Data excerpts
---------------

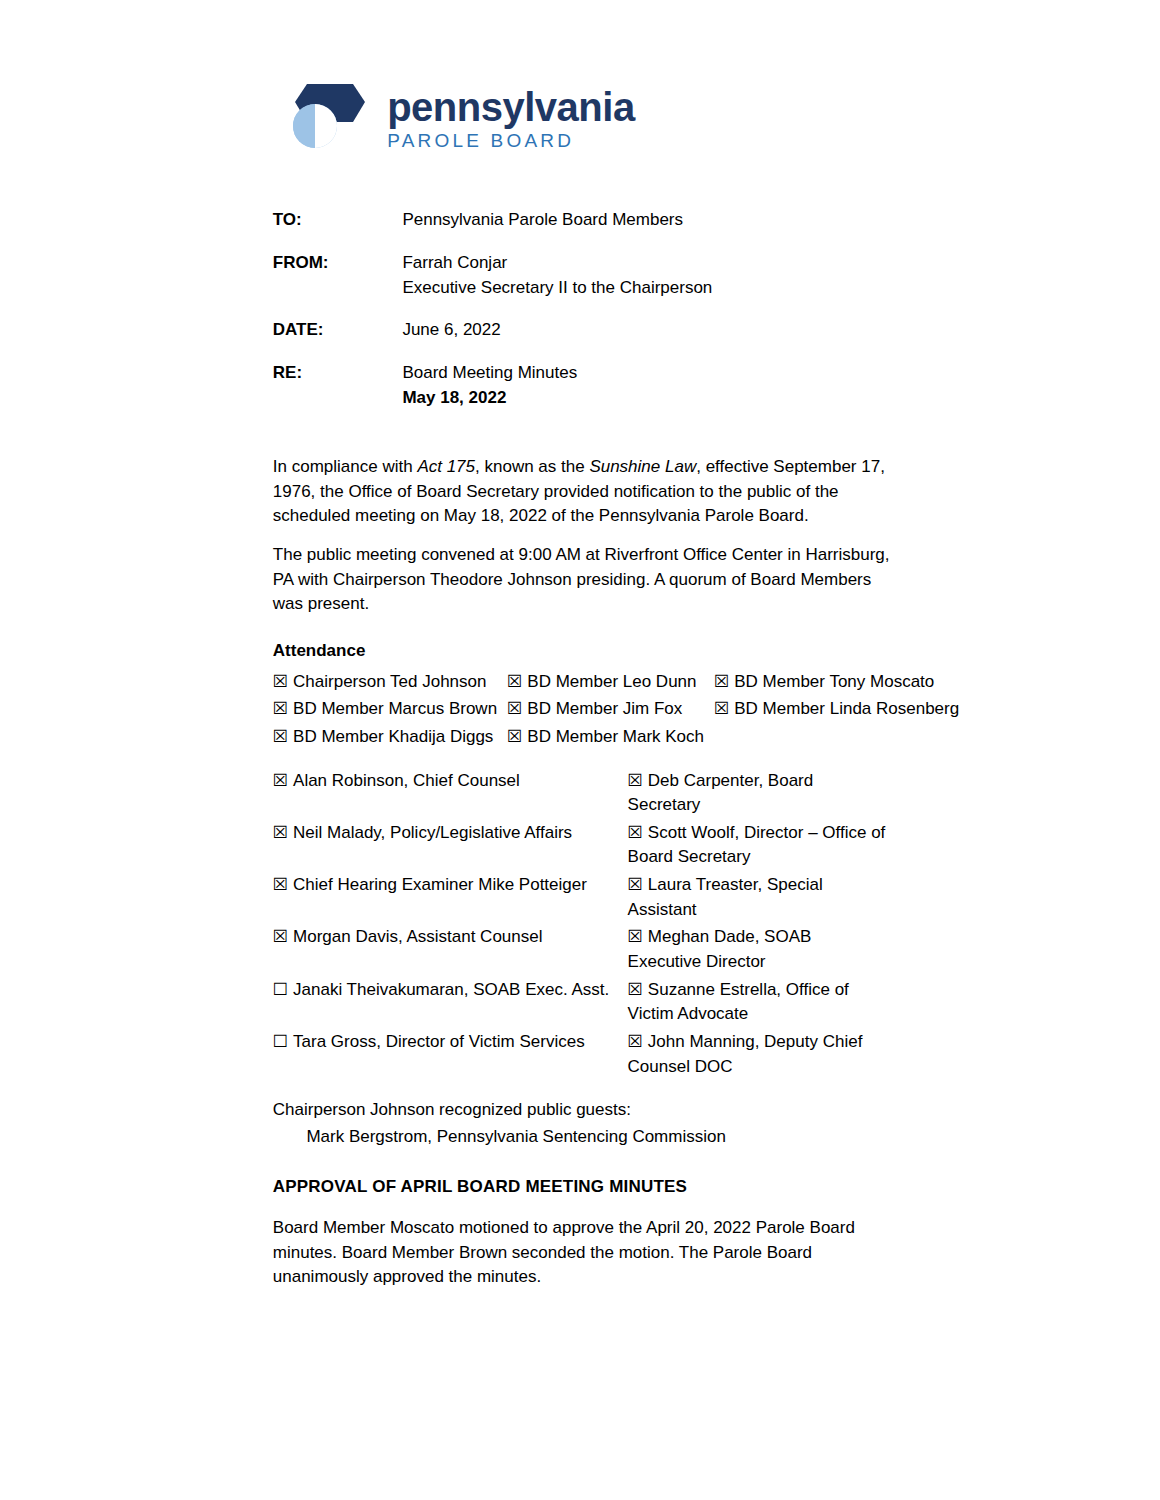pennsylvania PAROLE BOARD
| TO: | Pennsylvania Parole Board Members |
| FROM: | Farrah Conjar Executive Secretary II to the Chairperson |
| DATE: | June 6, 2022 |
| RE: | Board Meeting Minutes May 18, 2022 |
In compliance with Act 175, known as the Sunshine Law, effective September 17, 1976, the Office of Board Secretary provided notification to the public of the scheduled meeting on May 18, 2022 of the Pennsylvania Parole Board.
The public meeting convened at 9:00 AM at Riverfront Office Center in Harrisburg, PA with Chairperson Theodore Johnson presiding. A quorum of Board Members was present.
Attendance
| ☒ Chairperson Ted Johnson | ☒ BD Member Leo Dunn | ☒ BD Member Tony Moscato |
| ☒ BD Member Marcus Brown | ☒ BD Member Jim Fox | ☒ BD Member Linda Rosenberg |
| ☒ BD Member Khadija Diggs | ☒ BD Member Mark Koch | |
| ☒ Alan Robinson, Chief Counsel | ☒ Deb Carpenter, Board Secretary |
| ☒ Neil Malady, Policy/Legislative Affairs | ☒ Scott Woolf, Director – Office of Board Secretary |
| ☒ Chief Hearing Examiner Mike Potteiger | ☒ Laura Treaster, Special Assistant |
| ☒ Morgan Davis, Assistant Counsel | ☒ Meghan Dade, SOAB Executive Director |
| ☐ Janaki Theivakumaran, SOAB Exec. Asst. | ☒ Suzanne Estrella, Office of Victim Advocate |
| ☐ Tara Gross, Director of Victim Services | ☒ John Manning, Deputy Chief Counsel DOC |
Chairperson Johnson recognized public guests:
Mark Bergstrom, Pennsylvania Sentencing Commission
APPROVAL OF APRIL BOARD MEETING MINUTES
Board Member Moscato motioned to approve the April 20, 2022 Parole Board minutes. Board Member Brown seconded the motion. The Parole Board unanimously approved the minutes.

---------------

• _Exercise details_: Could you return exactly the lines above from the line with "of Board Secretary |" to the line with "APPROVAL OF APRIL BOARD MEETING MINUTES", both included, and nothing else?

• _Your response_:
| ☒ Neil Malady, Policy/Legislative Affairs | ☒ Scott Woolf, Director – Office of Board Secretary |
| ☒ Chief Hearing Examiner Mike Potteiger | ☒ Laura Treaster, Special Assistant |
| ☒ Morgan Davis, Assistant Counsel | ☒ Meghan Dade, SOAB Executive Director |
| ☐ Janaki Theivakumaran, SOAB Exec. Asst. | ☒ Suzanne Estrella, Office of Victim Advocate |
| ☐ Tara Gross, Director of Victim Services | ☒ John Manning, Deputy Chief Counsel DOC |
Chairperson Johnson recognized public guests:
Mark Bergstrom, Pennsylvania Sentencing Commission
APPROVAL OF APRIL BOARD MEETING MINUTES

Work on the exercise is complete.